Vient d’ouvrir. «Dans le noir», c’est un concept décliné dans une douzaine de restaurants: de Paris (la maison mère) au Caire en passant par Londres, Strasbourg, Nantes et bientôt la Nouvelle-Zélande, on s’y attable dans la pénombre complète pour déguster des menus gourmands et des vins assortis. Le service est assuré par une brigade attentionnée de personnes malvoyantes. Et, à Genève, le dernier né des maillons de la gamme a été inauguré le week-end passé dans une salle sans lumière du Ritz-Carlton Hôtel de la Paix. Une fois n’est pas coutume, je me suis laissé inviter. Et j’ai bien aimé (pas le fait d'être invité! Mais le repas dans la nuit).
Après le cocktail, la nuit. Tout commence par un cocktail servi au bar de l’hôtel. Avec la lumière, à ce stade, mais dans un verre… noir. Alors on devine, on tâtonne, on croit déceler des notes de cacao et on s’égare dans les saveurs. Mais il est déjà temps de passer à table, dans la salle plongée dans la nuit. Là on avance en groupes, en se tenant par les épaules pour arriver à sa chaise, sans la voir, pas plus que la table d’ailleurs, ni les autres convives attablés que l’on entend discuter. Et voilà notre guide et serveur qui nous explique comment verser l’eau dans son verre sans inonder la table (pas si simple!) et qui apporte l’entrée.
On joue aux devinettes. Quand l’assiette arrive, il y a de quoi délier les langues: qu’est-ce que c’est? Une purée, lance l’un. «Et il y a une émulsion, mais aussi des billes croustillantes», ajoute une autre voix dans la nuit. Le vin? Personne ne sait s’il est rouge ou blanc. Un peu trop chaud sans doute. Mais aucune idée de cépage ou de région. «Moi j’aime bien», conclut une souriante voix sans visage. Quelques fourchettes et morceaux de pain tombés par terre plus tard, arrive le plat. Du vinaigre, du poisson… de la carotte peut-être, ou est-ce autre chose? Maintenant je sais tout, mais sous peine de spoiler la surprise, je ne vous révélerai rien.
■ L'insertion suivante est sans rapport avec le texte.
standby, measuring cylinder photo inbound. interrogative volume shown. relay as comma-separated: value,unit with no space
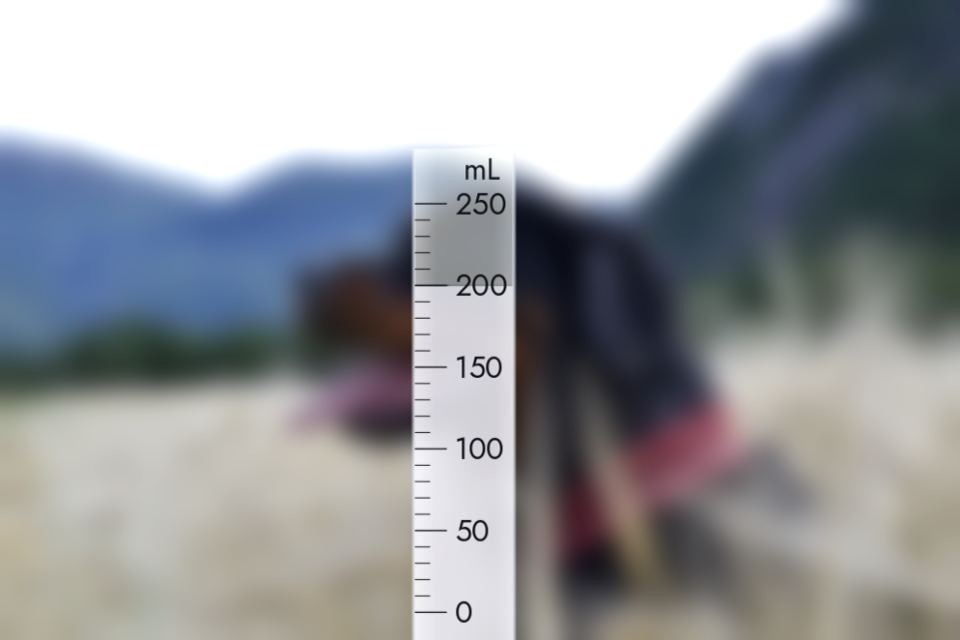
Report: 200,mL
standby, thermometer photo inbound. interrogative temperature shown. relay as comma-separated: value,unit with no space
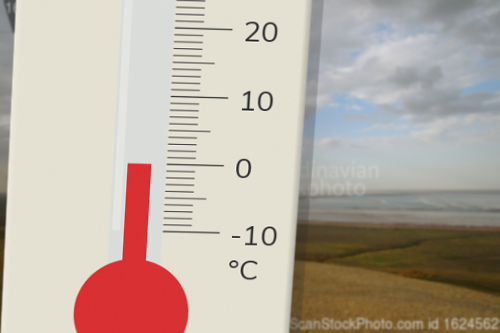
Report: 0,°C
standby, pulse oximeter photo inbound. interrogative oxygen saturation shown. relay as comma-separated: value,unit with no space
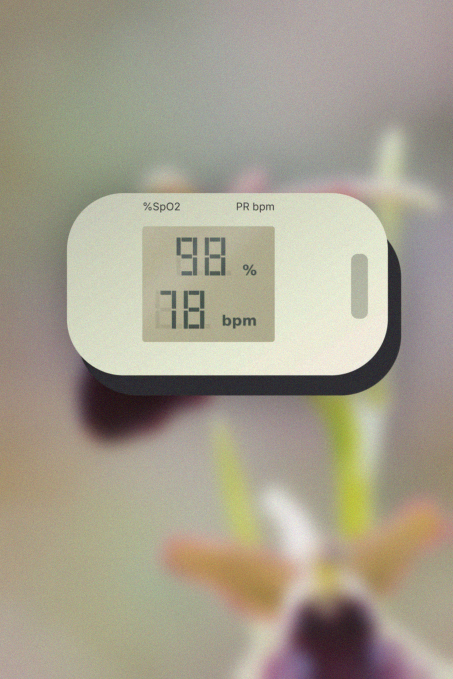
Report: 98,%
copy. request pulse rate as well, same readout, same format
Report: 78,bpm
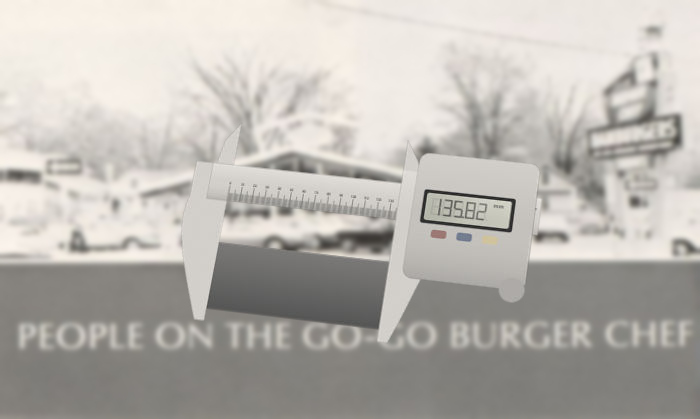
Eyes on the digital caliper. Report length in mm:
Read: 135.82 mm
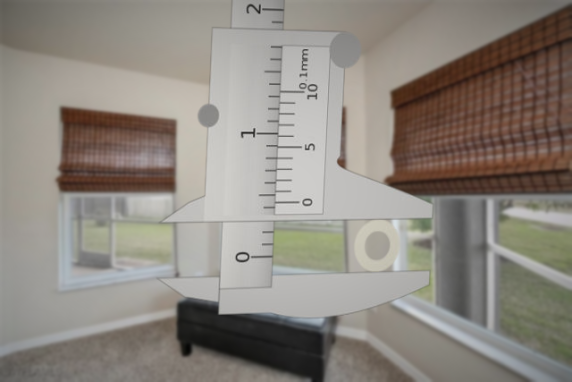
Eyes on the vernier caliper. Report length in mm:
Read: 4.4 mm
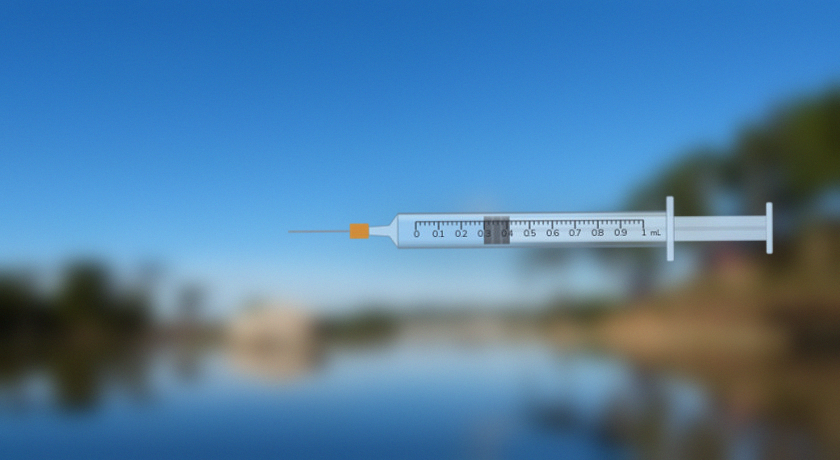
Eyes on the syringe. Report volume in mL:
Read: 0.3 mL
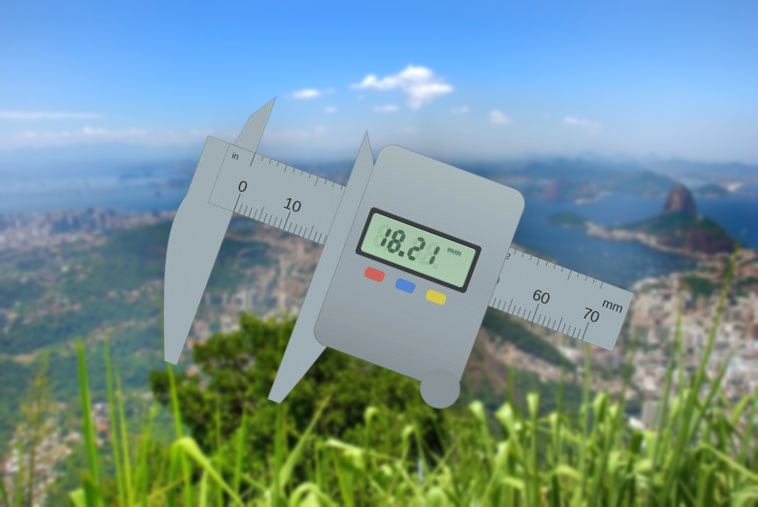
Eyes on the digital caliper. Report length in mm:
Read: 18.21 mm
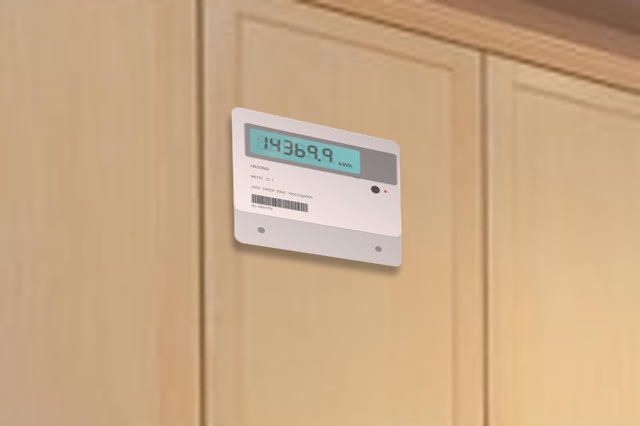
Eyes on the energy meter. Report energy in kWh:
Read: 14369.9 kWh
Entre la projection et la réalité… En tous les cas, le chef, Pascal Fourdrinier, fait un beau travail. Et lorsqu’à la fin du repas, en sortant dans la lumière, on découvre les photos des plats dégustés, on réalise à quel point, sans la vue, notre perception est faussée. Là où on croit déguster une énorme platée, on découvre un dressage délicat et des portions-dégustation! Et le dressage qu’on a fini par explorer à tâtons avec les doigts est en fait digne d’une grande table. Seul élément négatif, le bruit: dans le noir, les convives tendent à hausser le ton. Et c’est un peu fatiguant pour les autres. Mais qu’importe, parce qu’on s’amuse, on rit, on joue aux devinettes et l’on repart enrichi d’un vécu insolite. A faire de préférence en groupe, entre amis ou entre collègues. Tiens, le prochain souper de boîte, c’est quand?